[[ Material shown open ]]

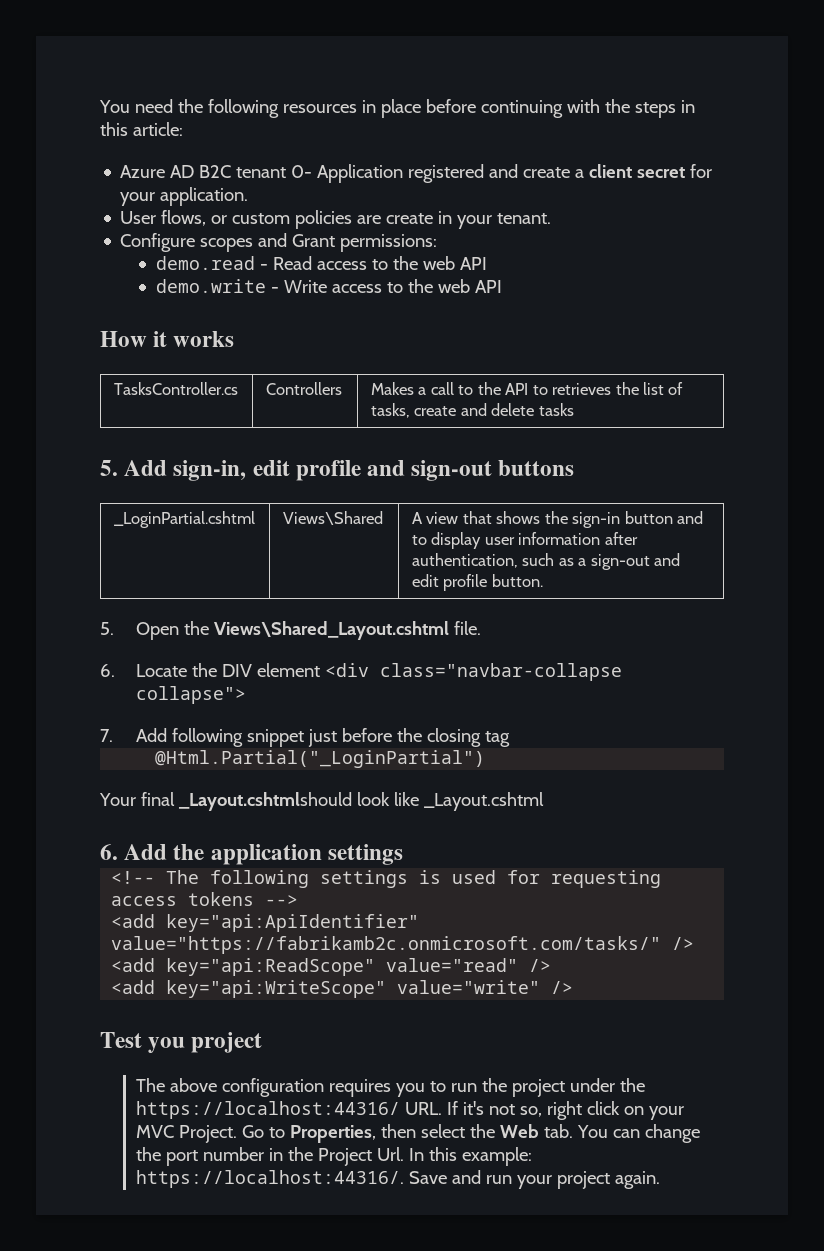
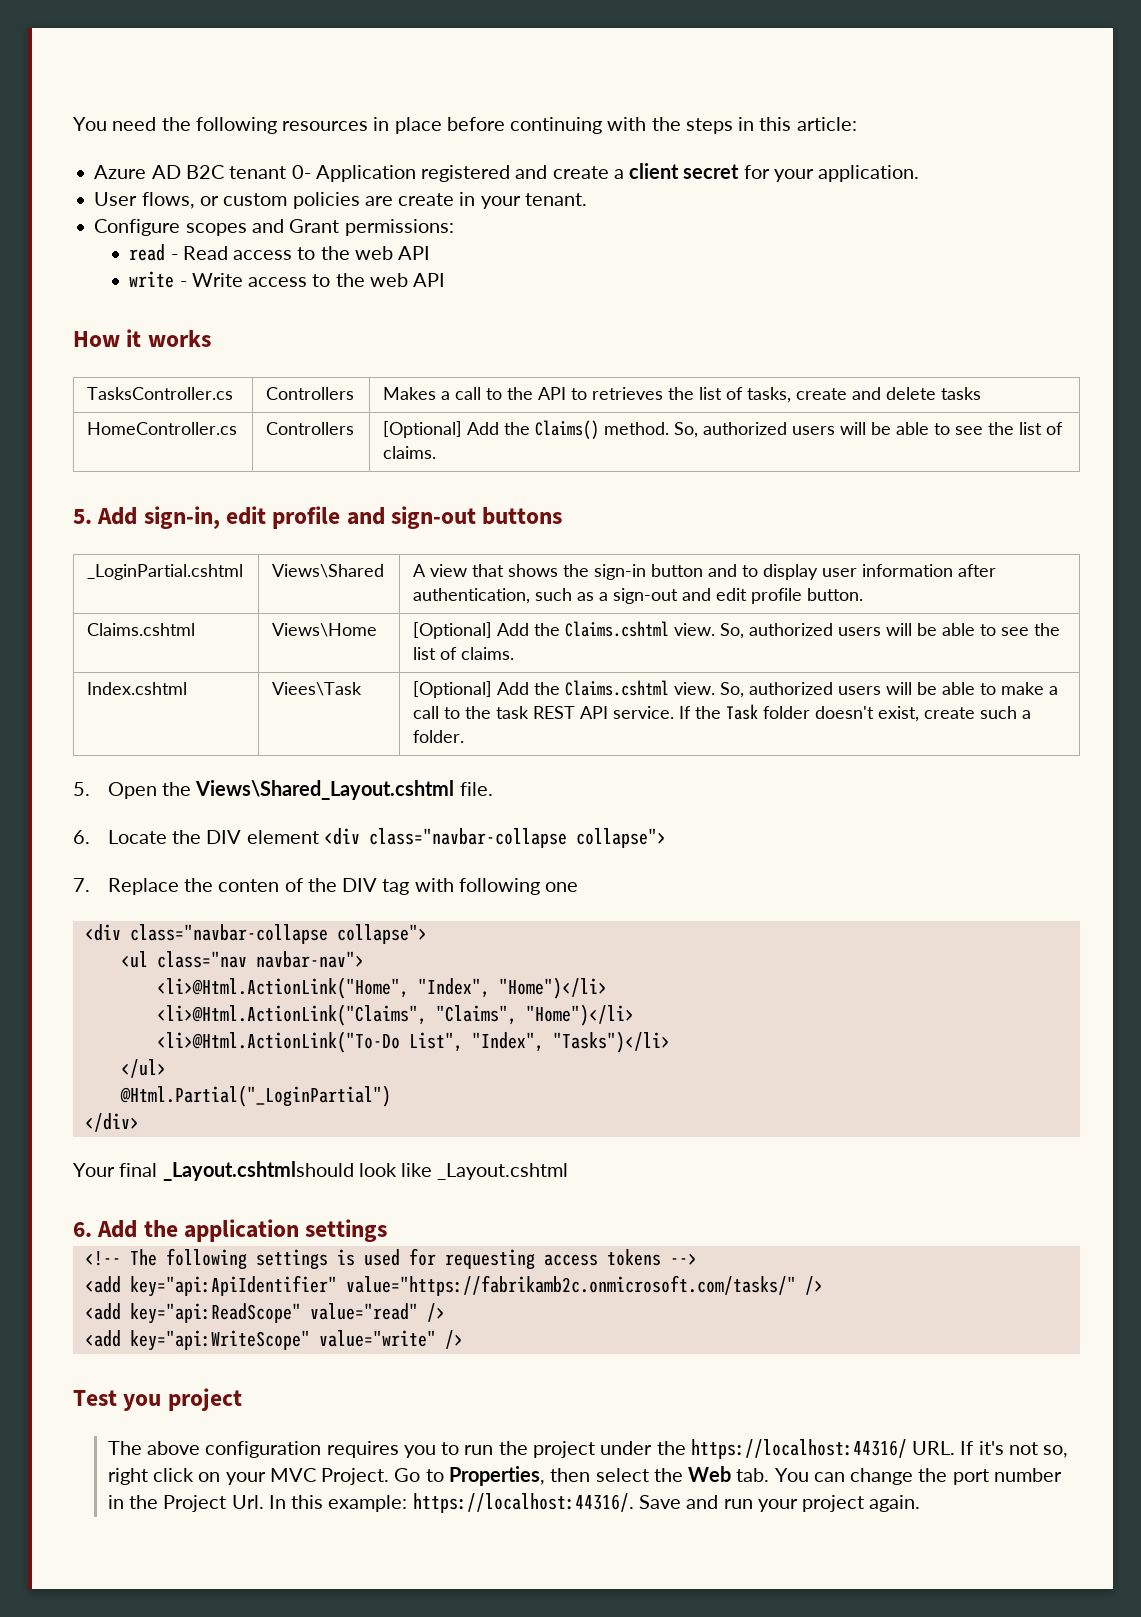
[156,256,256,270] demo.read -> [129,244,166,261] read
[156,279,267,293] demo.write -> [129,271,175,288] write
(574, 409) none -> [87,422,238,435] [266,422,355,435] [383,420,1064,439] [383,446,437,459] // HomeController.cs | Controllers | [Optional] Add the Claims() method. So, authorized users will be able to see the list of claims.
(543, 580) none -> [87,623,196,636] [272,623,378,637] [413,621,1061,639] [413,647,515,660] [87,682,188,695] [272,682,363,696] [413,680,1059,698] [413,704,1032,722] [413,730,465,743] // Claims.cshtml | Views\Home | [Optional] Add the Claims.cshtml view. So, authorized users will be able to see the list of claims. // Index.cshtml | Viees\Task | [Optional] Add the Claims.cshtml view. So, authorized users will be able to make a call to the task REST API service. If the Task folder doesn't exist, create such a folder.
[135,728,510,747] Add following snippet just before the closing tag -> [107,878,579,895] [84,924,427,944] [120,951,364,968] [156,977,607,999] [156,1004,634,1026] [156,1031,670,1053] [120,1059,166,1078] Replace the conten of the DIV tag with following one // <div class="navbar-collapse collapse"> // <ul class="nav navbar-nav"> // <li>@Html.ActionLink("Home", "Index", "Home")</li> // <li>@Html.ActionLink("Claims", "Claims", "Home")</li> // <li>@Html.ActionLink("To-Do List", "Index", "Tasks")</li> // </ul>
(486, 759) none -> [84,1113,139,1132] // </div>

[[ Material shown closed ]]

■ Task objective ■
Show every line of the records above that contains the word "able".

■ Reply ■
(574, 409) none -> [87,422,238,435] [266,422,355,435] [383,420,1064,439] [383,446,437,459] // HomeController.cs | Controllers | [Optional] Add the Claims() method. So, authorized users will be able to see the list of claims.
(543, 580) none -> [87,623,196,636] [272,623,378,637] [413,621,1061,639] [413,647,515,660] [87,682,188,695] [272,682,363,696] [413,680,1059,698] [413,704,1032,722] [413,730,465,743] // Claims.cshtml | Views\Home | [Optional] Add the Claims.cshtml view. So, authorized users will be able to see the list of claims. // Index.cshtml | Viees\Task | [Optional] Add the Claims.cshtml view. So, authorized users will be able to make a call to the task REST API service. If the Task folder doesn't exist, create such a folder.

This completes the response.